• Problem to work on: Put every line of the records below into a JSON list of strings, one string per line, and leave out any blank lines.

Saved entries
*** Block opens ***

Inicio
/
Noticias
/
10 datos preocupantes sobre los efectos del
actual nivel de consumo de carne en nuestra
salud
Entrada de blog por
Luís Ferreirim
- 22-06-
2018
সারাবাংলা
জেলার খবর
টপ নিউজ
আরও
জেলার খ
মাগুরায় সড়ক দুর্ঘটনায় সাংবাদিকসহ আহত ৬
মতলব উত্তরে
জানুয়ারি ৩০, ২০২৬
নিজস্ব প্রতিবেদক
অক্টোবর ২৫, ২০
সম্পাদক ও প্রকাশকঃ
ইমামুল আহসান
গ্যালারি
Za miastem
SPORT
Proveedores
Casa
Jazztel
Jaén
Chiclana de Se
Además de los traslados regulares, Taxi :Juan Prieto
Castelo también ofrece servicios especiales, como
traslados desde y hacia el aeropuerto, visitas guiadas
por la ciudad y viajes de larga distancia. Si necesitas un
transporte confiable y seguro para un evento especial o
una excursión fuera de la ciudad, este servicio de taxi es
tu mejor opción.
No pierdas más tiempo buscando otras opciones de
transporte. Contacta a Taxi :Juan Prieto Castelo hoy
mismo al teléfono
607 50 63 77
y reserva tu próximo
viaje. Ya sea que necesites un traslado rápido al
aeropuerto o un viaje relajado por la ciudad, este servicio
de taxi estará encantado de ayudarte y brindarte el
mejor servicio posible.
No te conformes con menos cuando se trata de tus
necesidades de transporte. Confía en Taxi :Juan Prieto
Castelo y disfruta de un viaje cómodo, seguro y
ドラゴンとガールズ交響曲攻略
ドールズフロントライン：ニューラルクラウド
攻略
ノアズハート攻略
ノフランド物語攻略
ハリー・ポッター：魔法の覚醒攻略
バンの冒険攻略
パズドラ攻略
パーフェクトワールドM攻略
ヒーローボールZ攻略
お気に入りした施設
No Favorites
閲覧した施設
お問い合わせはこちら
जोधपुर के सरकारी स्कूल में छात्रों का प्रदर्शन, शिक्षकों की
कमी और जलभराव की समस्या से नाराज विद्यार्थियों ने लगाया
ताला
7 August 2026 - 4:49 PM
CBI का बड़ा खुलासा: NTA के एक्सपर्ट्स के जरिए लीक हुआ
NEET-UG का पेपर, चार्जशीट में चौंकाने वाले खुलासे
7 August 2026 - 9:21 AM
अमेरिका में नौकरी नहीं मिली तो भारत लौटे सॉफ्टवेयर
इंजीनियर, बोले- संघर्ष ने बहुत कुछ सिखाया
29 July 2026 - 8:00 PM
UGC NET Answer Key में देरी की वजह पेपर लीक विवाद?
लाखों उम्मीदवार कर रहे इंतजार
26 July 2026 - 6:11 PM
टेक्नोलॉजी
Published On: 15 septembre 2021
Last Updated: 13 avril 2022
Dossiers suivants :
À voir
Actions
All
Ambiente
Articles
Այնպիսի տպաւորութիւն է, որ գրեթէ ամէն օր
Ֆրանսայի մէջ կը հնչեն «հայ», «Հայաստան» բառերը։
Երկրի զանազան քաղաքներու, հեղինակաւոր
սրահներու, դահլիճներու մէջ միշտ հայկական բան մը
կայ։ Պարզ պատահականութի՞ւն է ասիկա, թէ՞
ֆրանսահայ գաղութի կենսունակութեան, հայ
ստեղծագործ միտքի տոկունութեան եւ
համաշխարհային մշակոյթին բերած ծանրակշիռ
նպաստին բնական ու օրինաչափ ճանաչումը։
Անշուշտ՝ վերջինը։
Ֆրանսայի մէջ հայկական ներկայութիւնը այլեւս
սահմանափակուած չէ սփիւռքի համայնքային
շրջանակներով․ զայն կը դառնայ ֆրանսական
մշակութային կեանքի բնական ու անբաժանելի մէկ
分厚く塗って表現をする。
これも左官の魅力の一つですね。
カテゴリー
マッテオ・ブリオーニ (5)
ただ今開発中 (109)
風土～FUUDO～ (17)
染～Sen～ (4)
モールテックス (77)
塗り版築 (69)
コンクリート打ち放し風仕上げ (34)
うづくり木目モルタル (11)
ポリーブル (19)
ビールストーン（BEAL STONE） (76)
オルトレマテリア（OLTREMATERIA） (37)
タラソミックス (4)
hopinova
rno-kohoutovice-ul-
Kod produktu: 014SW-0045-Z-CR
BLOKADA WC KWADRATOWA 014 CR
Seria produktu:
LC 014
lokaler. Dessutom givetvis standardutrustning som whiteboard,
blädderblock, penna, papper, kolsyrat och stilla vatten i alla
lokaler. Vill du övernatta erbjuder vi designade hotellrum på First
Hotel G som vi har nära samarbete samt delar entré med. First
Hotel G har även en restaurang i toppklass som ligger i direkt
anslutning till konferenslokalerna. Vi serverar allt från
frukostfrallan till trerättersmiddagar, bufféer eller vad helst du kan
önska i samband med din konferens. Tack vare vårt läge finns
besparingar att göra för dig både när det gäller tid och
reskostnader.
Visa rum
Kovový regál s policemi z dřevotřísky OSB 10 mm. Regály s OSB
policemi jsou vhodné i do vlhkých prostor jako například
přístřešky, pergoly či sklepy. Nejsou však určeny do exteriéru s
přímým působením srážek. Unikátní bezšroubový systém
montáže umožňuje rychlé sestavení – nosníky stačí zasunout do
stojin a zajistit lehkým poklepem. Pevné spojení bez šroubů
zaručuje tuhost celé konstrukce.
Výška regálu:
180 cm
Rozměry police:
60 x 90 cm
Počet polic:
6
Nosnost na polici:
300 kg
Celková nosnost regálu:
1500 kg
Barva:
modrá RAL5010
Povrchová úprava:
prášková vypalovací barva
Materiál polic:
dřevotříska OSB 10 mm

*** Block closes ***

• Task response:
[
  "Inicio",
  "/",
  "Noticias",
  "/",
  "10 datos preocupantes sobre los efectos del",
  "actual nivel de consumo de carne en nuestra",
  "salud",
  "Entrada de blog por",
  "Luís Ferreirim",
  "- 22-06-",
  "2018",
  "সারাবাংলা",
  "জেলার খবর",
  "টপ নিউজ",
  "আরও",
  "জেলার খ",
  "মাগুরায় সড়ক দুর্ঘটনায় সাংবাদিকসহ আহত ৬",
  "মতলব উত্তরে",
  "জানুয়ারি ৩০, ২০২৬",
  "নিজস্ব প্রতিবেদক",
  "অক্টোবর ২৫, ২০",
  "সম্পাদক ও প্রকাশকঃ",
  "ইমামুল আহসান",
  "গ্যালারি",
  "Za miastem",
  "SPORT",
  "Proveedores",
  "Casa",
  "Jazztel",
  "Jaén",
  "Chiclana de Se",
  "Además de los traslados regulares, Taxi :Juan Prieto",
  "Castelo también ofrece servicios especiales, como",
  "traslados desde y hacia el aeropuerto, visitas guiadas",
  "por la ciudad y viajes de larga distancia. Si necesitas un",
  "transporte confiable y seguro para un evento especial o",
  "una excursión fuera de la ciudad, este servicio de taxi es",
  "tu mejor opción.",
  "No pierdas más tiempo buscando otras opciones de",
  "transporte. Contacta a Taxi :Juan Prieto Castelo hoy",
  "mismo al teléfono",
  "607 50 63 77",
  "y reserva tu próximo",
  "viaje. Ya sea que necesites un traslado rápido al",
  "aeropuerto o un viaje relajado por la ciudad, este servicio",
  "de taxi estará encantado de ayudarte y brindarte el",
  "mejor servicio posible.",
  "No te conformes con menos cuando se trata de tus",
  "necesidades de transporte. Confía en Taxi :Juan Prieto",
  "Castelo y disfruta de un viaje cómodo, seguro y",
  "ドラゴンとガールズ交響曲攻略",
  "ドールズフロントライン：ニューラルクラウド",
  "攻略",
  "ノアズハート攻略",
  "ノフランド物語攻略",
  "ハリー・ポッター：魔法の覚醒攻略",
  "バンの冒険攻略",
  "パズドラ攻略",
  "パーフェクトワールドM攻略",
  "ヒーローボールZ攻略",
  "お気に入りした施設",
  "No Favorites",
  "閲覧した施設",
  "お問い合わせはこちら",
  "जोधपुर के सरकारी स्कूल में छात्रों का प्रदर्शन, शिक्षकों की",
  "कमी और जलभराव की समस्या से नाराज विद्यार्थियों ने लगाया",
  "ताला",
  "7 August 2026 - 4:49 PM",
  "CBI का बड़ा खुलासा: NTA के एक्सपर्ट्स के जरिए लीक हुआ",
  "NEET-UG का पेपर, चार्जशीट में चौंकाने वाले खुलासे",
  "7 August 2026 - 9:21 AM",
  "अमेरिका में नौकरी नहीं मिली तो भारत लौटे सॉफ्टवेयर",
  "इंजीनियर, बोले- संघर्ष ने बहुत कुछ सिखाया",
  "29 July 2026 - 8:00 PM",
  "UGC NET Answer Key में देरी की वजह पेपर लीक विवाद?",
  "लाखों उम्मीदवार कर रहे इंतजार",
  "26 July 2026 - 6:11 PM",
  "टेक्नोलॉजी",
  "Published On: 15 septembre 2021",
  "Last Updated: 13 avril 2022",
  "Dossiers suivants :",
  "À voir",
  "Actions",
  "All",
  "Ambiente",
  "Articles",
  "Այնպիսի տպաւորութիւն է, որ գրեթէ ամէն օր",
  "Ֆրանսայի մէջ կը հնչեն «հայ», «Հայաստան» բառերը։",
  "Երկրի զանազան քաղաքներու, հեղինակաւոր",
  "սրահներու, դահլիճներու մէջ միշտ հայկական բան մը",
  "կայ։ Պարզ պատահականութի՞ւն է ասիկա, թէ՞",
  "ֆրանսահայ գաղութի կենսունակութեան, հայ",
  "ստեղծագործ միտքի տոկունութեան եւ",
  "համաշխարհային մշակոյթին բերած ծանրակշիռ",
  "նպաստին բնական ու օրինաչափ ճանաչումը։",
  "Անշուշտ՝ վերջինը։",
  "Ֆրանսայի մէջ հայկական ներկայութիւնը այլեւս",
  "սահմանափակուած չէ սփիւռքի համայնքային",
  "շրջանակներով․ զայն կը դառնայ ֆրանսական",
  "մշակութային կեանքի բնական ու անբաժանելի մէկ",
  "分厚く塗って表現をする。",
  "これも左官の魅力の一つですね。",
  "カテゴリー",
  "マッテオ・ブリオーニ (5)",
  "ただ今開発中 (109)",
  "風土～FUUDO～ (17)",
  "染～Sen～ (4)",
  "モールテックス (77)",
  "塗り版築 (69)",
  "コンクリート打ち放し風仕上げ (34)",
  "うづくり木目モルタル (11)",
  "ポリーブル (19)",
  "ビールストーン（BEAL STONE） (76)",
  "オルトレマテリア（OLTREMATERIA） (37)",
  "タラソミックス (4)",
  "hopinova",
  "rno-kohoutovice-ul-",
  "Kod produktu: 014SW-0045-Z-CR",
  "BLOKADA WC KWADRATOWA 014 CR",
  "Seria produktu:",
  "LC 014",
  "lokaler. Dessutom givetvis standardutrustning som whiteboard,",
  "blädderblock, penna, papper, kolsyrat och stilla vatten i alla",
  "lokaler. Vill du övernatta erbjuder vi designade hotellrum på First",
  "Hotel G som vi har nära samarbete samt delar entré med. First",
  "Hotel G har även en restaurang i toppklass som ligger i direkt",
  "anslutning till konferenslokalerna. Vi serverar allt från",
  "frukostfrallan till trerättersmiddagar, bufféer eller vad helst du kan",
  "önska i samband med din konferens. Tack vare vårt läge finns",
  "besparingar att göra för dig både när det gäller tid och",
  "reskostnader.",
  "Visa rum",
  "Kovový regál s policemi z dřevotřísky OSB 10 mm. Regály s OSB",
  "policemi jsou vhodné i do vlhkých prostor jako například",
  "přístřešky, pergoly či sklepy. Nejsou však určeny do exteriéru s",
  "přímým působením srážek. Unikátní bezšroubový systém",
  "montáže umožňuje rychlé sestavení – nosníky stačí zasunout do",
  "stojin a zajistit lehkým poklepem. Pevné spojení bez šroubů",
  "zaručuje tuhost celé konstrukce.",
  "Výška regálu:",
  "180 cm",
  "Rozměry police:",
  "60 x 90 cm",
  "Počet polic:",
  "6",
  "Nosnost na polici:",
  "300 kg",
  "Celková nosnost regálu:",
  "1500 kg",
  "Barva:",
  "modrá RAL5010",
  "Povrchová úprava:",
  "prášková vypalovací barva",
  "Materiál polic:",
  "dřevotříska OSB 10 mm"
]